My VMotion network is currently only connected via 100MBit/s which I know is not recommended by VMware but it works (migrations take longer, but that doesn't bother me that much), _BUT_ because migrations take longer, the "put $esxhost into maintenance mode" task times out and what's even much worse: The parent task of this update process (called "Remediate Entity") stalls at a certain percentage level and stops working. You can't cancel it, you can't restart it, in fact, trying to start a new remediation only makes things worse.
Another thing that isn't very smart would be the automatically generated DRS recommendations. At the time Update Manager tries to get one ESX host out of duty it scans the cluster for available resources and in my case, having two additional ESX servers with average (low) load, it only chose _ONE_ of them to host the VMs to be migrated. Bad idea. During the migration, the load on ESX host A started to increase and DRS moves machines from ESX A away to ESX B to "balance average CPU loads", as it said... Well, what about generating new DRS recommendations after having migrated two VMs off the target ESX server? Things might have changed after that... Never thought about that? Don't worry, I already know.
Anyway, what helped to get the Update Manager processes disappear was to manually kill the update-manager.exe service on the Virtual Center server (stopping the service also timed out), wait a few seconds, start it again and wait for Virtual Center to reintialize the Update Manager extension. If it doesn't, set it manually to "Enable" again and all the previous, stalled, tasks should now have been quit with "VMware Update Manager had a failure". That's good, because now you can start over with patching your VI.
After having all machines manually migrated off my target ESX host, I put it manually into maintenance mode and started a new remediation on cluster level to see if it would be so clever to choose the host already in maintenance mode but it didn't (OK, that might be a good idea; you never know _WHY_ this host is currently in maintenance mode). What puzzled me was VMware Update Manager's overestimation of its capabilities, because one of my hosts was put to maintenance mode (therefore it wasn't an active part of my cluster anymore) and the other two ESX hosts hosted all my virtual machines being under quite some load trying to cope with that. But not enough, it tried to consolidate the two remaining ESX servers to get one free for applying updates onto it.
VMware, could you please ask me if I really want to do this? Doing this causes my whole VI to simply stop working because one ESX host can't handle this load.

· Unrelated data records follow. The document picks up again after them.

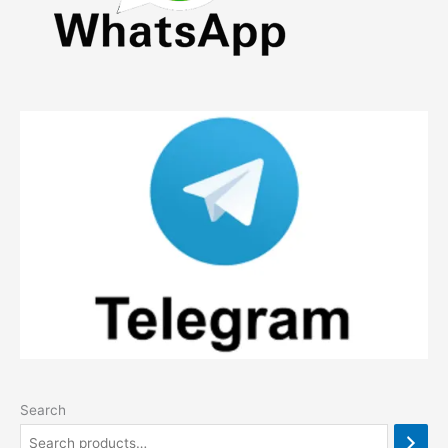
Search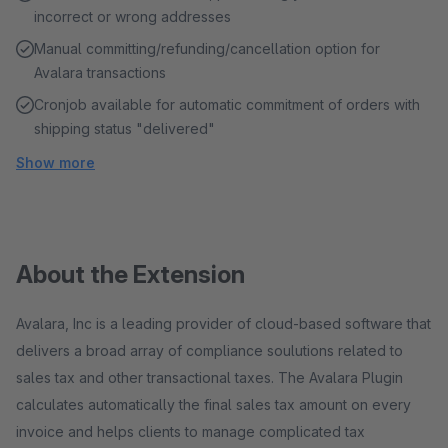
incorrect or wrong addresses
Manual committing/refunding/cancellation option for
Avalara transactions
Cronjob available for automatic commitment of orders with
shipping status "delivered"
Show more
About the Extension
Avalara, Inc is a leading provider of cloud-based software that
delivers a broad array of compliance soulutions related to
sales tax and other transactional taxes. The Avalara Plugin
calculates automatically the final sales tax amount on every
invoice and helps clients to manage complicated tax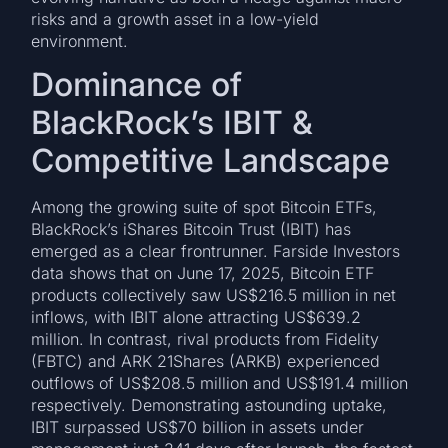
risks and a growth asset in a low-yield
environment.
Dominance of
BlackRock’s IBIT &
Competitive Landscape
Among the growing suite of spot Bitcoin ETFs,
BlackRock’s iShares Bitcoin Trust (IBIT) has
emerged as a clear frontrunner. Farside Investors
data shows that on June 17, 2025, Bitcoin ETF
products collectively saw US$216.5 million in net
inflows, with IBIT alone attracting US$639.2
million. In contrast, rival products from Fidelity
(FBTC) and ARK 21Shares (ARKB) experienced
outflows of US$208.5 million and US$191.4 million
respectively. Demonstrating astounding uptake,
IBIT surpassed US$70 billion in assets under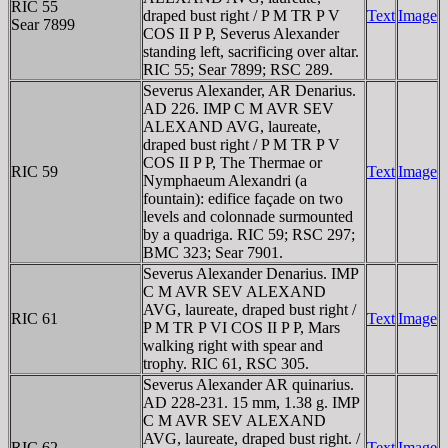
RIC 55
draped bust right / P M TR P V
Text
Image
Sear 7899
COS II P P, Severus Alexander
standing left, sacrificing over altar.
RIC 55; Sear 7899; RSC 289.
Severus Alexander, AR Denarius.
AD 226. IMP C M AVR SEV
ALEXAND AVG, laureate,
draped bust right / P M TR P V
COS II P P, The Thermae or
RIC 59
Text
Image
Nymphaeum Alexandri (a
fountain): edifice façade on two
levels and colonnade surmounted
by a quadriga. RIC 59; RSC 297;
BMC 323; Sear 7901.
Severus Alexander Denarius. IMP
C M AVR SEV ALEXAND
AVG, laureate, draped bust right /
RIC 61
Text
Image
P M TR P VI COS II P P, Mars
walking right with spear and
trophy. RIC 61, RSC 305.
Severus Alexander AR quinarius.
AD 228-231. 15 mm, 1.38 g. IMP
C M AVR SEV ALEXAND
AVG, laureate, draped bust right. /
RIC 62
Text
Image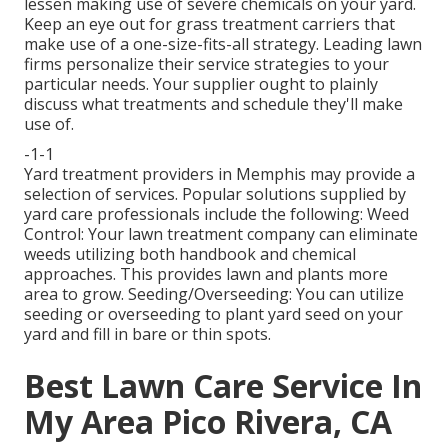
lessen making use of severe chemicals on your yard.
Keep an eye out for grass treatment carriers that
make use of a one-size-fits-all strategy. Leading lawn
firms personalize their service strategies to your
particular needs. Your supplier ought to plainly
discuss what treatments and schedule they'll make
use of.
-1-1
Yard treatment providers in Memphis may provide a
selection of services. Popular solutions supplied by
yard care professionals include the following: Weed
Control: Your lawn treatment company can eliminate
weeds utilizing both handbook and chemical
approaches. This provides lawn and plants more
area to grow. Seeding/Overseeding: You can utilize
seeding or
overseeding
to plant yard seed on your
yard and fill in bare or thin spots.
Best Lawn Care Service In
My Area Pico Rivera, CA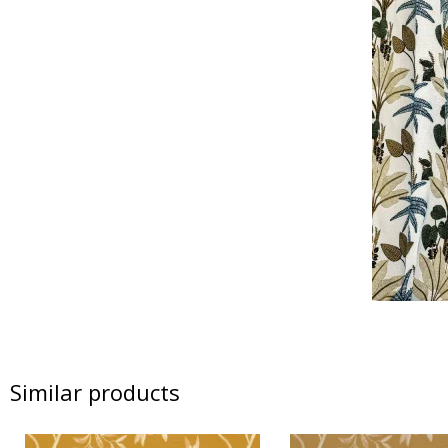
Similar products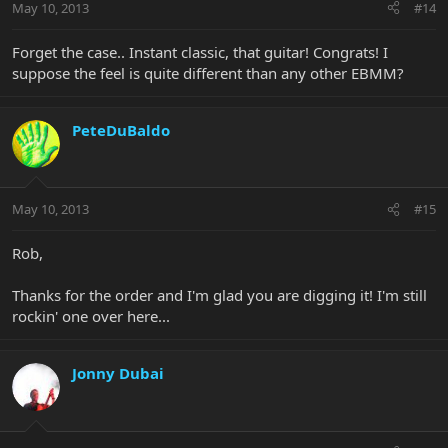
May 10, 2013
#14
Forget the case.. Instant classic, that guitar! Congrats! I
suppose the feel is quite different than any other EBMM?
PeteDuBaldo
May 10, 2013
#15
Rob,
Thanks for the order and I'm glad you are digging it! I'm still
rockin' one over here...
Jonny Dubai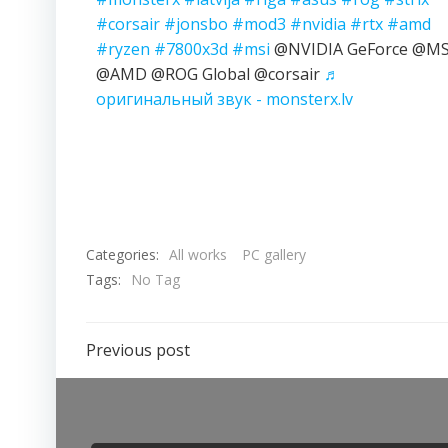
#corsair
#jonsbo
#mod3
#nvidia
#rtx
#amd
#ryzen
#7800x3d
#msi
@NVIDIA GeForce @MS
@AMD @ROG Global @corsair
♬
оригинальный звук - monsterx.lv
Categories:
All works
PC gallery
Tags:
No Tag
Previous post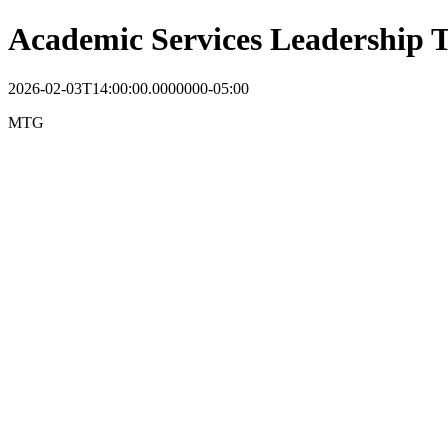
Academic Services Leadership
2026-02-03T14:00:00.0000000-05:00
MTG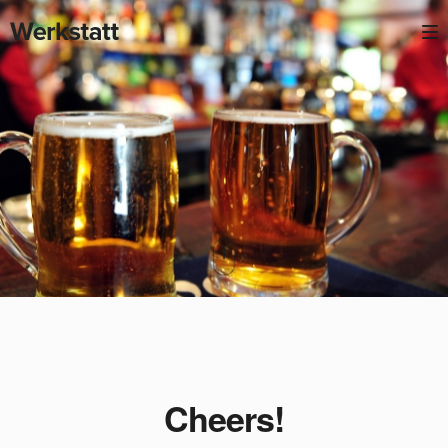
Cheers!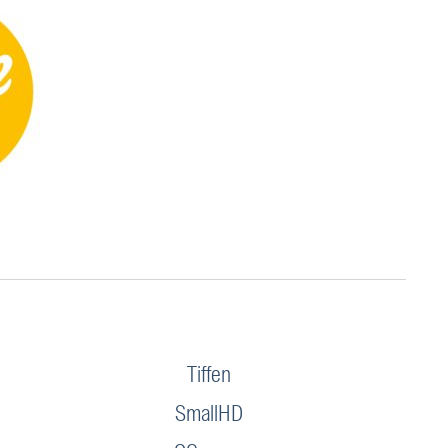
Tiffen
SmallHD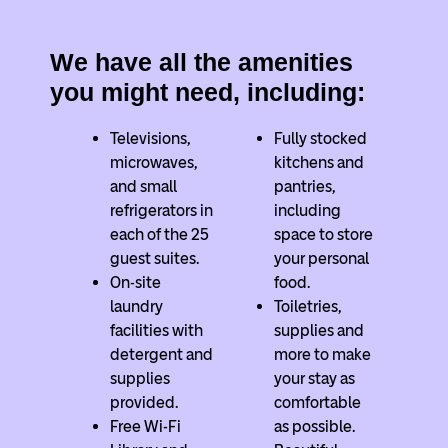
We have all the amenities
you might need, including:
Televisions,
Fully stocked
microwaves,
kitchens and
and small
pantries,
refrigerators in
including
each of the 25
space to store
guest suites.
your personal
On-site
food.
laundry
Toiletries,
facilities with
supplies and
detergent and
more to make
supplies
your stay as
provided.
comfortable
Free Wi-Fi
as possible.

It's simply ridiculous to start the update process when resources are that low...
So, after my first date with VMware Update Manager I decided to not trust it as much as I would have liked to.
What worked for me was to manually (!!) migrate all the VMs of one of my ESX servers onto the other two ESX servers (I used a very, very complex algorithm to find out what VMs to move onto what ESX server to "balance the average CPU loads") and afterwards started the remediation of the critical updates on the empty ESX server.
During the time I'm writing this I'm currently giving Update Manager a second chance to prove that it could be my friend. To make stuff easier, I changed the DRS automation level to "fully automated" and bingo, that worked now. Update Manager was able to put the host into maintenance mode and it did a fairly good job in migrating the VMs to the other hosts. It is currently installing the updates and maybe afterwards I'll do some tests on VMware HA (isolation and stuff seems interesting...).
Long story short: Do extensive testing on VMware Update Manager before letting it do its work unattended.